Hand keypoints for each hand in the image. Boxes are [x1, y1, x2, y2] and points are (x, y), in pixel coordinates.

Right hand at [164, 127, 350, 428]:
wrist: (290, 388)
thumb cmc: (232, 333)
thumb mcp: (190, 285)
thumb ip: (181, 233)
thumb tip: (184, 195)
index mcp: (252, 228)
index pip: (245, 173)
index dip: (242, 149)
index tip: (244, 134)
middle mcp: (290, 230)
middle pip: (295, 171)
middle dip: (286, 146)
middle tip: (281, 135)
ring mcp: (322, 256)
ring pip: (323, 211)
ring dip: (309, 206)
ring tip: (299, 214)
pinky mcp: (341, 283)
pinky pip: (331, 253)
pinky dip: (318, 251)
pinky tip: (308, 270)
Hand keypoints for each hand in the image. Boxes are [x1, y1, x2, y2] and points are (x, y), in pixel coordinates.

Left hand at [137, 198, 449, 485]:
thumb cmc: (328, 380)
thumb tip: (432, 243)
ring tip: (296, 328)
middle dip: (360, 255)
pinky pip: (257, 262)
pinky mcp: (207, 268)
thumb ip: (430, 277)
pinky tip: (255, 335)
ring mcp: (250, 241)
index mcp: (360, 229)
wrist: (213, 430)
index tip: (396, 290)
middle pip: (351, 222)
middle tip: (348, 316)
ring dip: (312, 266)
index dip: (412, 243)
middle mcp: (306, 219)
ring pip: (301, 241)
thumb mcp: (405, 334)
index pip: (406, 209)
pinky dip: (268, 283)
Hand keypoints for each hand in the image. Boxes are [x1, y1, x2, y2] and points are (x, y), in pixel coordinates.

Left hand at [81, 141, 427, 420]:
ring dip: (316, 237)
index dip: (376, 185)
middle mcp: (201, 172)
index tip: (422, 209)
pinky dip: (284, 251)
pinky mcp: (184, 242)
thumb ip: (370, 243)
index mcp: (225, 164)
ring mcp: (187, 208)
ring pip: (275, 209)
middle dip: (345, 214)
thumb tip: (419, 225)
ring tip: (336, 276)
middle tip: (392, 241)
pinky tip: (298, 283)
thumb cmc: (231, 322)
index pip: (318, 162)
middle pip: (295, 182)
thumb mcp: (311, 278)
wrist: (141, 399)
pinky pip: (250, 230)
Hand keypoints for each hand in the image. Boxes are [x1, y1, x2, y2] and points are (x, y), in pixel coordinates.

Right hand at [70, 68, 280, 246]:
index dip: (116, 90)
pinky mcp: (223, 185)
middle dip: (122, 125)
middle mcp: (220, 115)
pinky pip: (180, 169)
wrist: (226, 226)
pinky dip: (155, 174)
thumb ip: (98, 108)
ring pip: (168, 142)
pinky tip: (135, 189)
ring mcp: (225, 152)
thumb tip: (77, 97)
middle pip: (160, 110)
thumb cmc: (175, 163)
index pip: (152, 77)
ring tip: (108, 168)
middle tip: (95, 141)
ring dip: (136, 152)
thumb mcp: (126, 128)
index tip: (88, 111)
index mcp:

**DIRECTIONS FOR THIS TASK:**
Give back the lines above exactly, from the one with "thumb cmc: (175, 163)" through the last line.

**SOLUTION FOR THIS EXERCISE:**
thumb cmc: (175, 163)
index pip: (152, 77)
ring tip: (108, 168)
middle tip: (95, 141)
ring dip: (136, 152)
thumb mcp: (126, 128)
index tip: (88, 111)
index mcp:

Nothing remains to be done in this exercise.